[Saved entries]
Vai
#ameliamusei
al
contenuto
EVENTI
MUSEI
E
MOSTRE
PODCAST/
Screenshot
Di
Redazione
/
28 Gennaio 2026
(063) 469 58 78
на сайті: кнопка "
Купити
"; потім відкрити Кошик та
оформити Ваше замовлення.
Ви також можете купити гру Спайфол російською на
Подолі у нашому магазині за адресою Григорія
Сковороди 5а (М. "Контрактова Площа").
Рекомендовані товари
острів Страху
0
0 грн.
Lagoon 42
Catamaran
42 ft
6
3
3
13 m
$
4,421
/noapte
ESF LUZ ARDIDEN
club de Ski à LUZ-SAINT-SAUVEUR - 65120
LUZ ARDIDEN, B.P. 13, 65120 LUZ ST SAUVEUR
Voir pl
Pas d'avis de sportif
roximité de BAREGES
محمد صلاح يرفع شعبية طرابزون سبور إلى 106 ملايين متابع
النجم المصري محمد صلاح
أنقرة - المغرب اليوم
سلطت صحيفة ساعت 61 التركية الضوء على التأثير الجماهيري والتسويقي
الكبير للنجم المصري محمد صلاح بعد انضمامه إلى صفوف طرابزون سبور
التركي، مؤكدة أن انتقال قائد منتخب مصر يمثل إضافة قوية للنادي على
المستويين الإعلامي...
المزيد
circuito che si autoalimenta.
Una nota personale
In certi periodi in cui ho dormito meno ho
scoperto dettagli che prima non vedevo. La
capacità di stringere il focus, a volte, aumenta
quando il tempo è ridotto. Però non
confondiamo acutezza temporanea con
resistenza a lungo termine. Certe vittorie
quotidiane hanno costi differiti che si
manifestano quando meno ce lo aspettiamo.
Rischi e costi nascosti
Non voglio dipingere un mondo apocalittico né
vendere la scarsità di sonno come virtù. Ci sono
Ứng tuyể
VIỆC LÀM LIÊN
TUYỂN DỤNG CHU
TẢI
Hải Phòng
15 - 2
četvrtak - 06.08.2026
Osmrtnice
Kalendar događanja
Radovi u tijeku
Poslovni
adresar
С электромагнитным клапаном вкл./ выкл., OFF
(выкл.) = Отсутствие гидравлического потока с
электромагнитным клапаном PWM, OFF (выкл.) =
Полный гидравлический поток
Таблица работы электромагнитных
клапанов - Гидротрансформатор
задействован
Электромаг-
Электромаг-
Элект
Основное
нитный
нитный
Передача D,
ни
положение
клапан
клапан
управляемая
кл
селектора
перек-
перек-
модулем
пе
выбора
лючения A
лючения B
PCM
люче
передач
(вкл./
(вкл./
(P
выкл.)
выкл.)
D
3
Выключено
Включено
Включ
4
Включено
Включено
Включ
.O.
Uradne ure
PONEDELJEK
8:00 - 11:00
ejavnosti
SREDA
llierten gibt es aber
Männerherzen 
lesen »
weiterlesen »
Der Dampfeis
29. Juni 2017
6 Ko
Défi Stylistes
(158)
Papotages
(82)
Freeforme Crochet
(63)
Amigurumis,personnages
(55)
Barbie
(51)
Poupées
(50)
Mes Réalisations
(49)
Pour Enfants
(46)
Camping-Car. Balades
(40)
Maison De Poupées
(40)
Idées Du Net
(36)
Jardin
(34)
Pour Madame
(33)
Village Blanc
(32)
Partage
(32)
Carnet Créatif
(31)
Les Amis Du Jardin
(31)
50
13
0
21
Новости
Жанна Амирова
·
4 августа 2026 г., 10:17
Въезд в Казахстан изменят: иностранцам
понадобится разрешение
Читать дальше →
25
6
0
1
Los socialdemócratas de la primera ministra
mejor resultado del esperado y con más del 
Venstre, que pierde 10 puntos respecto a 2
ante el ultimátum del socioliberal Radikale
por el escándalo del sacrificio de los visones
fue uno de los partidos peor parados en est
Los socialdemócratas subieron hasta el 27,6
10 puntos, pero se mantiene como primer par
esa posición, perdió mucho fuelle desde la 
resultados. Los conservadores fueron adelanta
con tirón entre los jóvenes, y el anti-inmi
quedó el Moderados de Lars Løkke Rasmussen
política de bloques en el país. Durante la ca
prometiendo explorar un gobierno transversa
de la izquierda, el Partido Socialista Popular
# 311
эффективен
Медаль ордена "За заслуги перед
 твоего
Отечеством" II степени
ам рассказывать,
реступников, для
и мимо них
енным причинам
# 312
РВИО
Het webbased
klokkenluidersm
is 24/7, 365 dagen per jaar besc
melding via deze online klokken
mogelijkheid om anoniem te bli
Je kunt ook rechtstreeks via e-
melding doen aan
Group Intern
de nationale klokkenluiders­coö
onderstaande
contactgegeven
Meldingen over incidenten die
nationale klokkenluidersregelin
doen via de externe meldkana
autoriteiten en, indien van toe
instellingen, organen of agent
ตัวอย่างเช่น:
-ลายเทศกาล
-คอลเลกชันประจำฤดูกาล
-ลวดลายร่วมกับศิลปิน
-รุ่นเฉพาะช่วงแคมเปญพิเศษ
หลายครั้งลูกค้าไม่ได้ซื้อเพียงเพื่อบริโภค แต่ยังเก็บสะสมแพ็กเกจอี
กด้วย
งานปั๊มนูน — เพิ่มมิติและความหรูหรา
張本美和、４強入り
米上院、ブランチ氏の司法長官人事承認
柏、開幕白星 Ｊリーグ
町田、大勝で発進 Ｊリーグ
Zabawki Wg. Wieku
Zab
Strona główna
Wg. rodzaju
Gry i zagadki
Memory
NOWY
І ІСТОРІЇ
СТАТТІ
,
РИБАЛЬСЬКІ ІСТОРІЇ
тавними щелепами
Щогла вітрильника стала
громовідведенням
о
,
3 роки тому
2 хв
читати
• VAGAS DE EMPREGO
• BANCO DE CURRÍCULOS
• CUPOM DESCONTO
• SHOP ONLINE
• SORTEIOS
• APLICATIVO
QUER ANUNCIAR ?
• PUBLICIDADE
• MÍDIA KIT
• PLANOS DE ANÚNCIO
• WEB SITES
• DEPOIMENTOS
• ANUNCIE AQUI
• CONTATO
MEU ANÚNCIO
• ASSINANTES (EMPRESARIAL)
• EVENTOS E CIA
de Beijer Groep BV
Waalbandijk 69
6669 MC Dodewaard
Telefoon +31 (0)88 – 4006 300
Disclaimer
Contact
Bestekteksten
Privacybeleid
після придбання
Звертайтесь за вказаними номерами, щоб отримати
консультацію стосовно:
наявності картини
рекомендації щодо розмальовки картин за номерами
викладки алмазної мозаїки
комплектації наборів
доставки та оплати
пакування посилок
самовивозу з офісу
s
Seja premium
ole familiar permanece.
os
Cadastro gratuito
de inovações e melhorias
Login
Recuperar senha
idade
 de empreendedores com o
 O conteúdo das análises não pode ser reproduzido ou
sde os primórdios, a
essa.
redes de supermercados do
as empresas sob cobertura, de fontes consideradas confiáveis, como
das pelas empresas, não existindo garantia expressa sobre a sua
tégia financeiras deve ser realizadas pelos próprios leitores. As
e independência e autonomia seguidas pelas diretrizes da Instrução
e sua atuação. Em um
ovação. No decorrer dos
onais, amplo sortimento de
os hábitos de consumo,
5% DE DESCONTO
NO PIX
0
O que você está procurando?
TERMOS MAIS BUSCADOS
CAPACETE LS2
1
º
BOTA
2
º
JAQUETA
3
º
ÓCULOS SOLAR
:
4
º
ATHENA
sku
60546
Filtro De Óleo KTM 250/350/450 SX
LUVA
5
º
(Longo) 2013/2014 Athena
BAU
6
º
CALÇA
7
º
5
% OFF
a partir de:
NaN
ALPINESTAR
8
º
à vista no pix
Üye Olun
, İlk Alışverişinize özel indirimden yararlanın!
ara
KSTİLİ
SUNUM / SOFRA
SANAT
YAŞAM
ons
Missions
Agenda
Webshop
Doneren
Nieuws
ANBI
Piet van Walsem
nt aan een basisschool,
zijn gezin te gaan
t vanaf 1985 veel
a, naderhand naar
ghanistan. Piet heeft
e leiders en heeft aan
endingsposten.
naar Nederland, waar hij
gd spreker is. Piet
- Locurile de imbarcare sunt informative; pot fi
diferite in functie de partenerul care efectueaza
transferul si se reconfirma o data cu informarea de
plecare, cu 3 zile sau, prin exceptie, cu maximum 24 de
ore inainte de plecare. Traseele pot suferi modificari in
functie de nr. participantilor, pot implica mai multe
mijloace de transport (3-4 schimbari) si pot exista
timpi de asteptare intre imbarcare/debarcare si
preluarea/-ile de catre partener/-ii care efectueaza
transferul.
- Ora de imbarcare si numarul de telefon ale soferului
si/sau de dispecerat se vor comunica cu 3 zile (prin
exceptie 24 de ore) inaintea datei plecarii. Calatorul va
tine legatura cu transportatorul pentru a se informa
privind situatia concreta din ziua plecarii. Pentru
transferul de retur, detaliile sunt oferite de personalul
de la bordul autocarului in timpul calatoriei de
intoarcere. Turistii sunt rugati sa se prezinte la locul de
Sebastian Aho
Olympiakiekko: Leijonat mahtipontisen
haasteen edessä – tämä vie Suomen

THE TASK: Verbatim output is expected for the lines from the start of the data to the line in which "capacità di stringere" appears, both included.

PROBLEM SOLUTION:
Vai
#ameliamusei
al
contenuto
EVENTI
MUSEI
E
MOSTRE
PODCAST/
Screenshot
Di
Redazione
/
28 Gennaio 2026
(063) 469 58 78
на сайті: кнопка "
Купити
"; потім відкрити Кошик та
оформити Ваше замовлення.
Ви також можете купити гру Спайфол російською на
Подолі у нашому магазині за адресою Григорія
Сковороди 5а (М. "Контрактова Площа").
Рекомендовані товари
острів Страху
0
0 грн.
Lagoon 42
Catamaran
42 ft
6
3
3
13 m
$
4,421
/noapte
ESF LUZ ARDIDEN
club de Ski à LUZ-SAINT-SAUVEUR - 65120
LUZ ARDIDEN, B.P. 13, 65120 LUZ ST SAUVEUR
Voir pl
Pas d'avis de sportif
roximité de BAREGES
محمد صلاح يرفع شعبية طرابزون سبور إلى 106 ملايين متابع
النجم المصري محمد صلاح
أنقرة - المغرب اليوم
سلطت صحيفة ساعت 61 التركية الضوء على التأثير الجماهيري والتسويقي
الكبير للنجم المصري محمد صلاح بعد انضمامه إلى صفوف طرابزون سبور
التركي، مؤكدة أن انتقال قائد منتخب مصر يمثل إضافة قوية للنادي على
المستويين الإعلامي...
المزيد
circuito che si autoalimenta.
Una nota personale
In certi periodi in cui ho dormito meno ho
scoperto dettagli che prima non vedevo. La
capacità di stringere il focus, a volte, aumenta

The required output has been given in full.